In packet-based communications, packets arrive at the terminal with random jitters in their arrival time. Packets may also arrive out of order. Since the decoder expects to be fed a speech packet in a regular interval (for 3GPP speech codecs this is every 20 milliseconds) to output speech samples in periodic blocks, a de-jitter buffer is required to absorb the jitter in the packet arrival time. The larger the size of the de-jitter buffer, the better its ability to absorb the jitter in the arrival time and consequently fewer late arriving packets are discarded. Voice communications is also a delay critical system and therefore it becomes essential to keep the end to end delay as low as possible so that a two way conversation can be sustained.
The defined adaptive Jitter Buffer Management (JBM) solution reflects the above mentioned trade-offs. While attempting to minimize packet losses, the JBM algorithm in the receiver also keeps track of the delay in packet delivery as a result of the buffering. The JBM solution suitably adjusts the depth of the de-jitter buffer in order to achieve the trade-off between delay and late losses.
An IVAS receiver for MTSI-based communication is built on top of the IVAS Jitter Buffer Management solution. It follows the same principles as specified in
clause 4.3 of TS 26.448 for the EVS Jitter Buffer Management solution. The received IVAS frames, contained in RTP packets, are depacketized and fed to the Jitter Buffer Management (JBM). The JBM smoothes the inter-arrival jitter of incoming packets for uninterrupted playout of the decoded EVS frames at the Acoustic Frontend of the terminal.
Figure 1 in
TS 26.448 illustrates the architecture and data flow of the receiver side of an EVS terminal. The example architecture for EVS is also applicable to IVAS to outline the integration of the JBM in a terminal. This specification defines the JBM module and its interfaces to the RTP Depacker, the IVAS Decoder
TS 26.253, and the Acoustic Frontend
TS 26.131 and
TS 26.261. The modules for Modem and Acoustic Frontend are outside the scope of the present document. The implementation of the RTP Depacker is outlined in
TS 26.448 and also applicable for IVAS.
Real-time implementations of this architecture typically use independent processing threads for reacting on arriving RTP packets from the modem and for requesting PCM data for the Acoustic Frontend. Arriving packets are typically handled by listening for packets received on the network socket related to the RTP session. Incoming packets are pushed into the RTP Depacker module which extracts the frames contained in an RTP packet. These frame are then pushed into the JBM where the statistics are updated and the frames are stored for later decoding and playout. The Acoustic Frontend contains the audio interface which, concurrently to the push operation of IVAS frames, pulls PCM buffers from the JBM. The JBM is therefore required to provide PCM buffers, which are normally generated by decoding IVAS frames by the IVAS decoder or by other means to allow uninterrupted playout. Although the JBM is described for a multi-threaded architecture it does not specify thread-safe data structures due to the dependency on a particular implementation.

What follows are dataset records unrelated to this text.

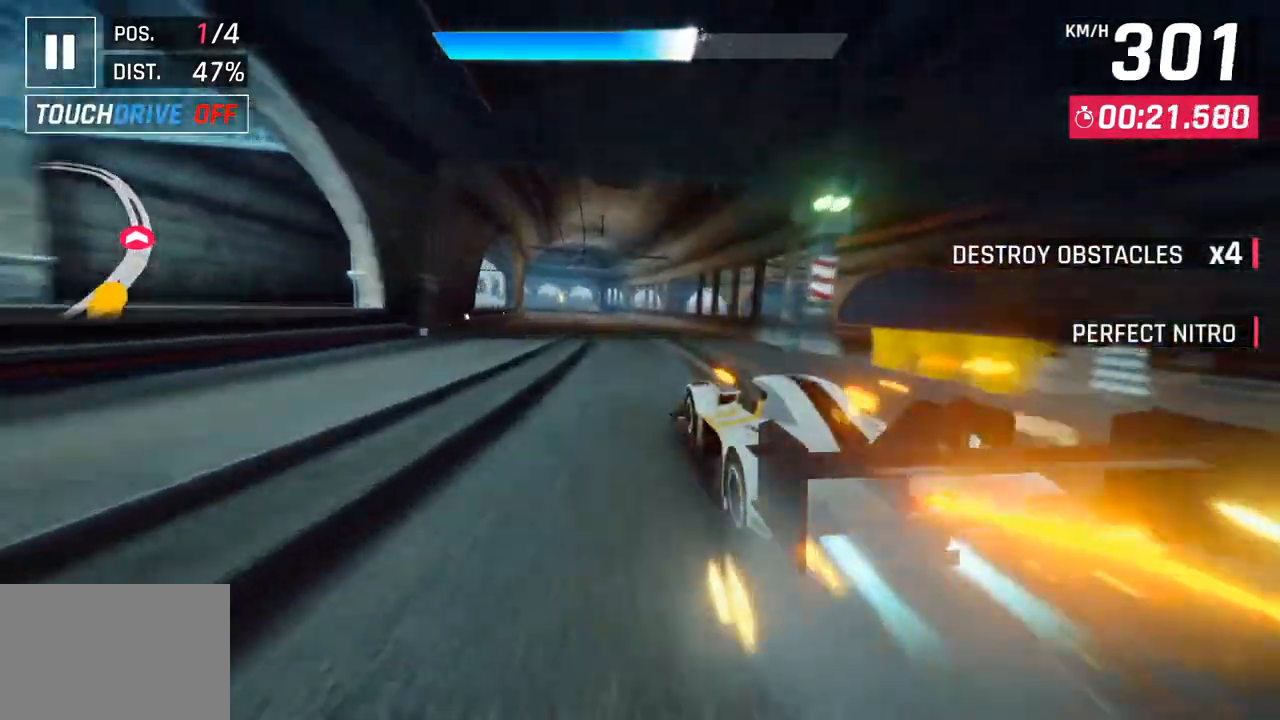
{"buttons": [], "left_stick": "left", "right_stick": "center", "events": []}
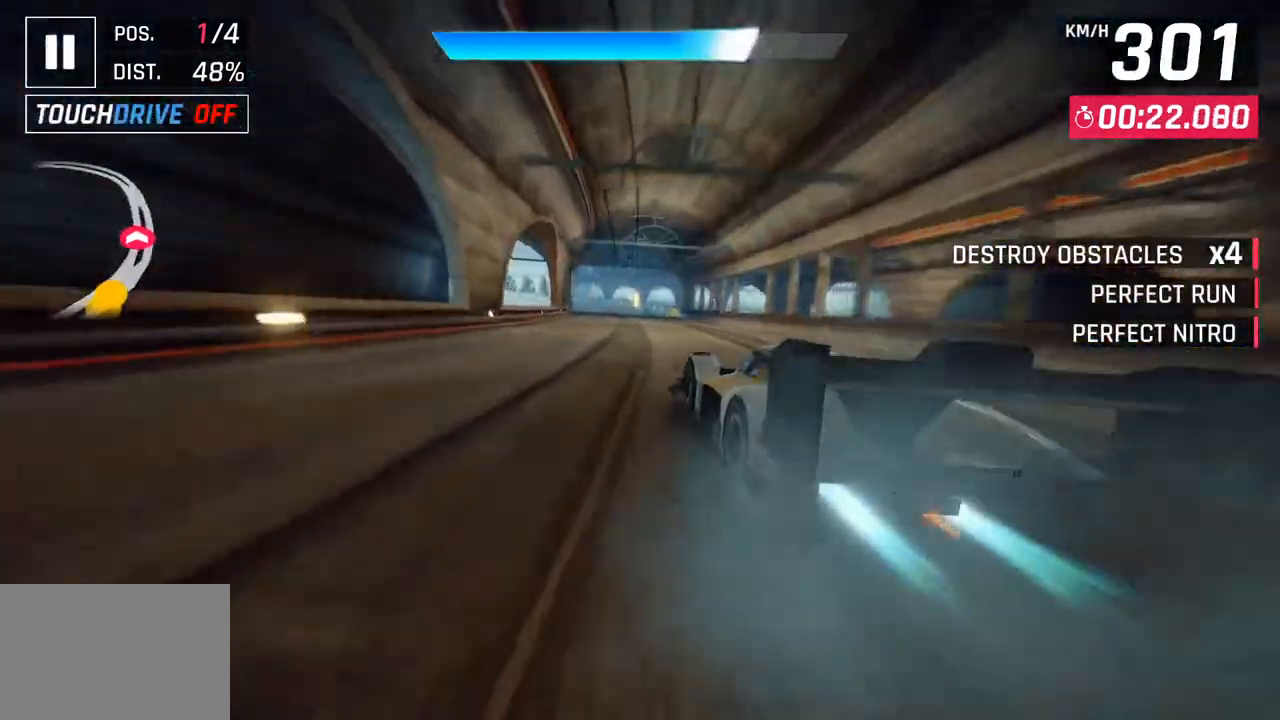
{"buttons": [], "left_stick": "center", "right_stick": "center", "events": [[317, "left_stick", "center"], [333, "SQUARE", "down"], [467, "SQUARE", "up"]]}
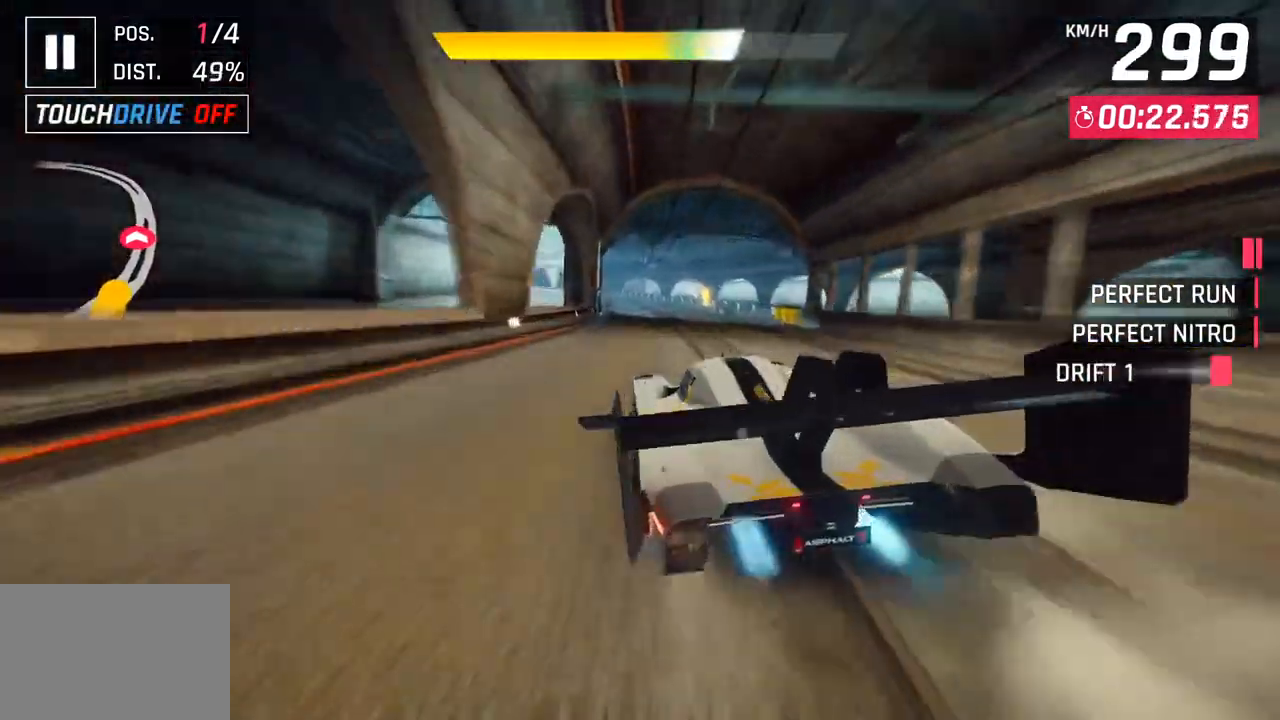
{"buttons": [], "left_stick": "center", "right_stick": "center", "events": []}
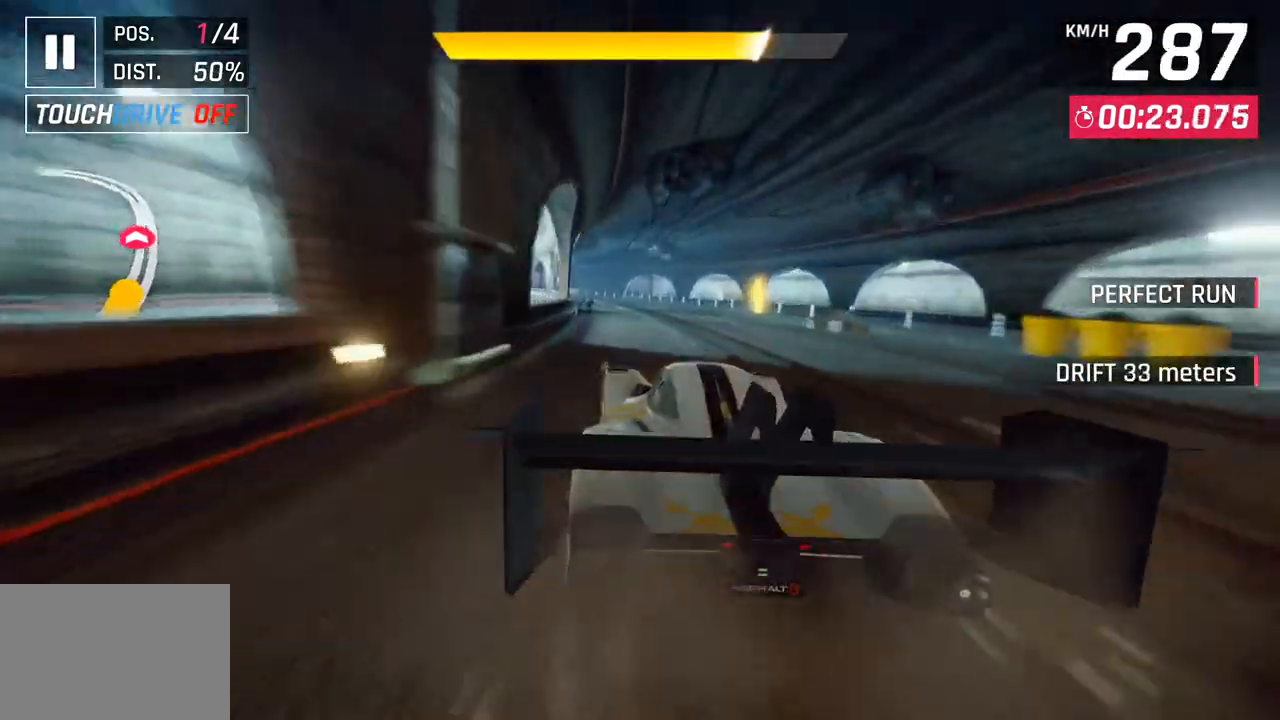
{"buttons": [], "left_stick": "left", "right_stick": "center", "events": [[33, "left_stick", "left"]]}
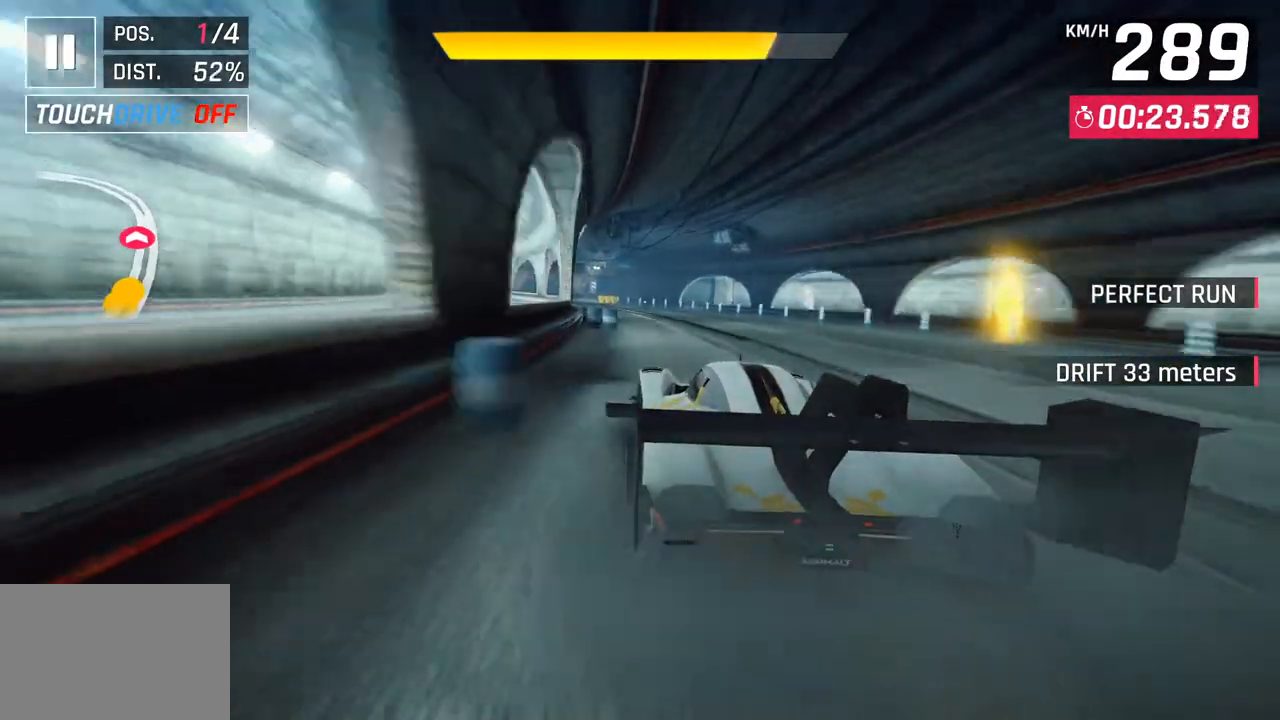
{"buttons": [], "left_stick": "left", "right_stick": "center", "events": []}
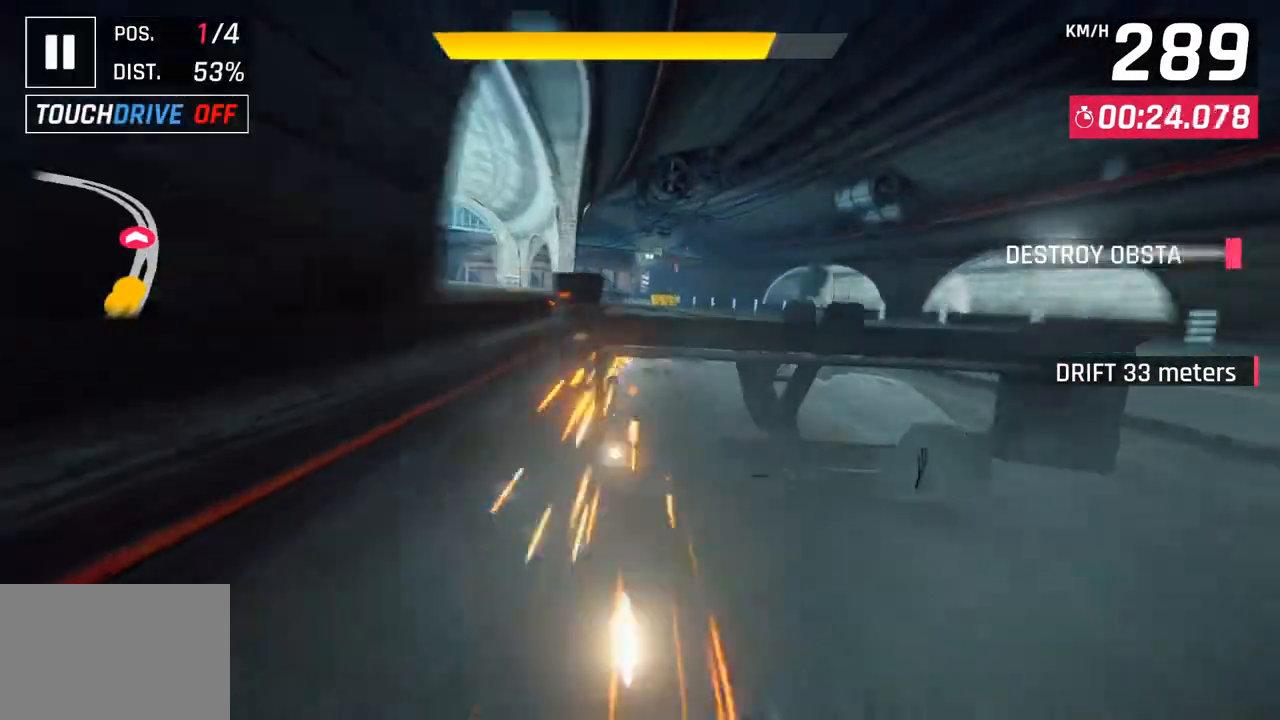
{"buttons": [], "left_stick": "left", "right_stick": "center", "events": [[50, "CROSS", "down"], [183, "CROSS", "up"]]}
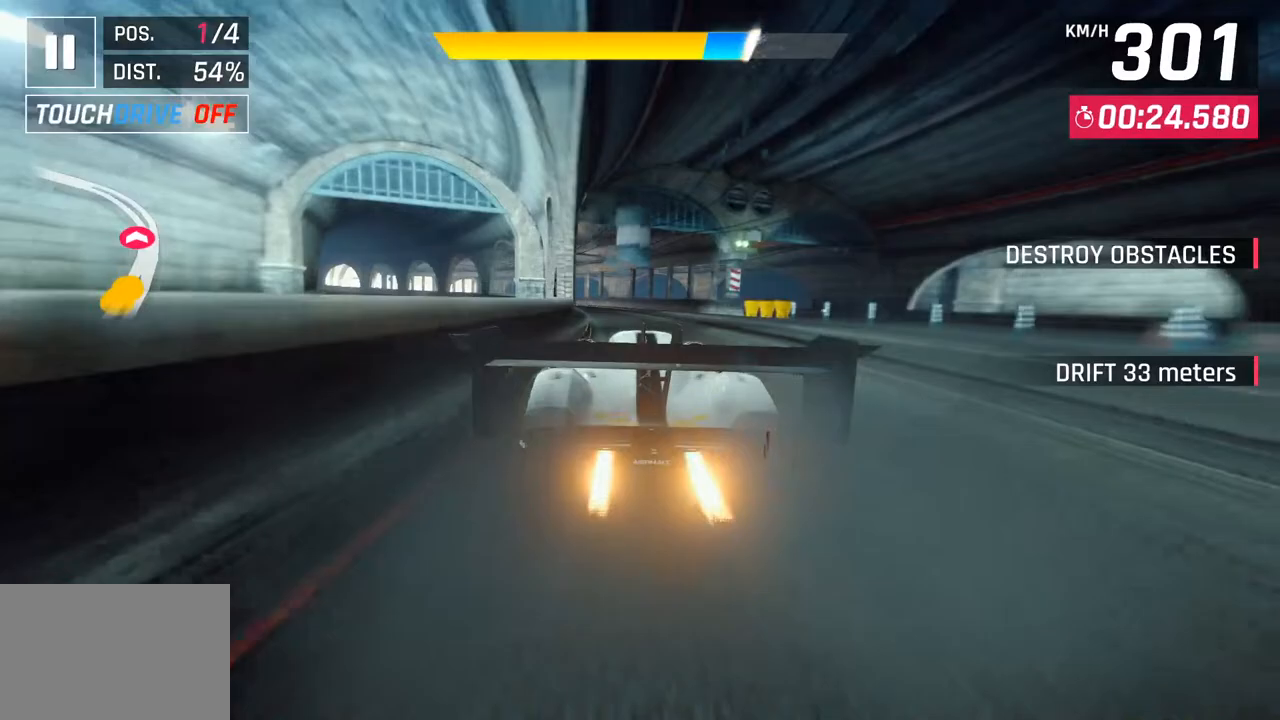
{"buttons": [], "left_stick": "left", "right_stick": "center", "events": []}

Note that the JBM does not directly forward frames from the RTP Depacker to the IVAS decoder but instead uses frame-based adaptation to smooth the network jitter. In addition signal-based adaptation is executed on the decoded PCM buffers, described in detail in
clause 6.2.7.3 of TS 26.253 before they are pulled by the Acoustic Frontend. The corresponding algorithms are described in the following clauses.